Prompt - Only one span of the listing below is wanted: the lines from the one with "left hip: (141, 341)" through the one with "right knee: (272, 266)", reproduced exactly, both ends kept.

Data extracts -
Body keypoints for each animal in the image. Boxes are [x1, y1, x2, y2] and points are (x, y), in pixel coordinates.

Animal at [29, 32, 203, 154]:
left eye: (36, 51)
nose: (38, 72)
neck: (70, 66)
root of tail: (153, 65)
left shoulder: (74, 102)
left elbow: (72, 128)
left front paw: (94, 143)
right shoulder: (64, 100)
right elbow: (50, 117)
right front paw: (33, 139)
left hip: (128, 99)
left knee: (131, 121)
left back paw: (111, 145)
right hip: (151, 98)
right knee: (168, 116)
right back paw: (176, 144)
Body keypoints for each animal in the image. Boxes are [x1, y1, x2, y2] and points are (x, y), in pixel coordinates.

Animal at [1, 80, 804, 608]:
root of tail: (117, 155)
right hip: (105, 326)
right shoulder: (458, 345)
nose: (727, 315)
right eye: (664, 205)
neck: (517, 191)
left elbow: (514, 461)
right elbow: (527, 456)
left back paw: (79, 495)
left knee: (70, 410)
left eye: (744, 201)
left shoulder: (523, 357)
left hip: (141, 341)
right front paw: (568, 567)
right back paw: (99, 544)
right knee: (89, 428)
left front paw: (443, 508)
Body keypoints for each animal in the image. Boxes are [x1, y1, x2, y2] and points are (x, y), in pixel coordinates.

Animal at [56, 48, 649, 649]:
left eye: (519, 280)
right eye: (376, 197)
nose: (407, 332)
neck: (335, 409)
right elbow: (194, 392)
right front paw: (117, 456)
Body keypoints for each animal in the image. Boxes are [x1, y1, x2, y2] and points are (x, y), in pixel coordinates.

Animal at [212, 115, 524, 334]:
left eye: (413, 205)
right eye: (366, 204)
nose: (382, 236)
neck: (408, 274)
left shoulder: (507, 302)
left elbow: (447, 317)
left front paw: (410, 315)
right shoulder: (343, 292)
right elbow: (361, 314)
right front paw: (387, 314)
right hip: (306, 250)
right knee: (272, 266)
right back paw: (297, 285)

...

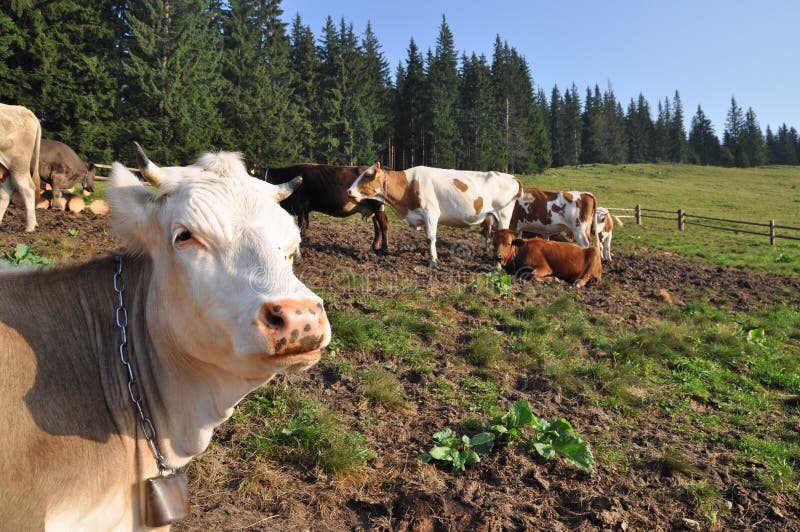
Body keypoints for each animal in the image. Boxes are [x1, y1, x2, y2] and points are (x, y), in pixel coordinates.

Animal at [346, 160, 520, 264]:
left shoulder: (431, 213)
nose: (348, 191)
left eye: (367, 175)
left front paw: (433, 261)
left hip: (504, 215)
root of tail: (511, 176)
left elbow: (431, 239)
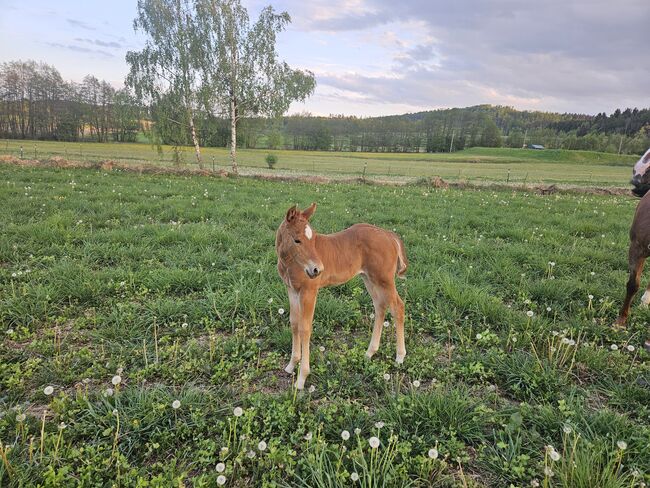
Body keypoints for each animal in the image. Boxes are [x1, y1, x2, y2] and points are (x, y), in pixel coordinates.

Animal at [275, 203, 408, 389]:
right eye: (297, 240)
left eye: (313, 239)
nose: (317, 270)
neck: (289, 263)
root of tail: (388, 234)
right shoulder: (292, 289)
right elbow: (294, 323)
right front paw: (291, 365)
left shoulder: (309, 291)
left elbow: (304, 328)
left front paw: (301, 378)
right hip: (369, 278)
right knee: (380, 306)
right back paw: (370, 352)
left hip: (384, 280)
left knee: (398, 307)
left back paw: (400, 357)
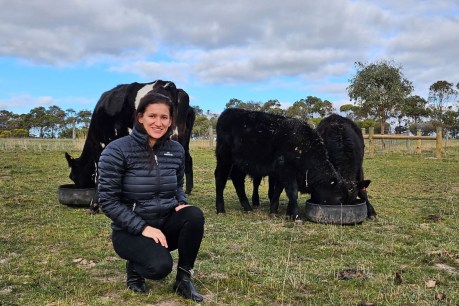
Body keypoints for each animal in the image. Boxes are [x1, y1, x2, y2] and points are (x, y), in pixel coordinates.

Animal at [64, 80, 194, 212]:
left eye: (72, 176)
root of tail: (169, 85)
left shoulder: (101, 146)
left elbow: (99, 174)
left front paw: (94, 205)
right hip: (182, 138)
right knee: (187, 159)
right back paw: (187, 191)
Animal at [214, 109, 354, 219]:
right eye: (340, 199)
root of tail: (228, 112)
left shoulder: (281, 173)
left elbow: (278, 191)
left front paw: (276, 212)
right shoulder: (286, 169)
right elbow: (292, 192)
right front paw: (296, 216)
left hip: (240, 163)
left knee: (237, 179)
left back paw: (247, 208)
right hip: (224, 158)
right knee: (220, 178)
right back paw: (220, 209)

Reply to the exercise -
left hip: (141, 341)
right front paw: (568, 567)
right back paw: (99, 544)
right knee: (89, 428)
left front paw: (443, 508)
Body keypoints for each animal in the image. Boxes are [x1, y1, x2, y2] and points are (x, y), in pixel coordinates.

Animal at [56, 48, 649, 649]:
left eye: (519, 280)
right eye: (376, 197)
nose: (407, 332)
neck: (335, 409)
right elbow: (194, 392)
right front paw: (117, 456)
Body keypoints for each animal in the image. Boxes are [x1, y1, x2, y2] and points are (x, y), in pixel coordinates.

Animal at [212, 115, 524, 334]:
left eye: (413, 205)
right eye: (366, 204)
nose: (382, 236)
neck: (408, 274)
left shoulder: (507, 302)
left elbow: (447, 317)
left front paw: (410, 315)
right shoulder: (343, 292)
right elbow: (361, 314)
right front paw: (387, 314)
right hip: (306, 250)
right knee: (272, 266)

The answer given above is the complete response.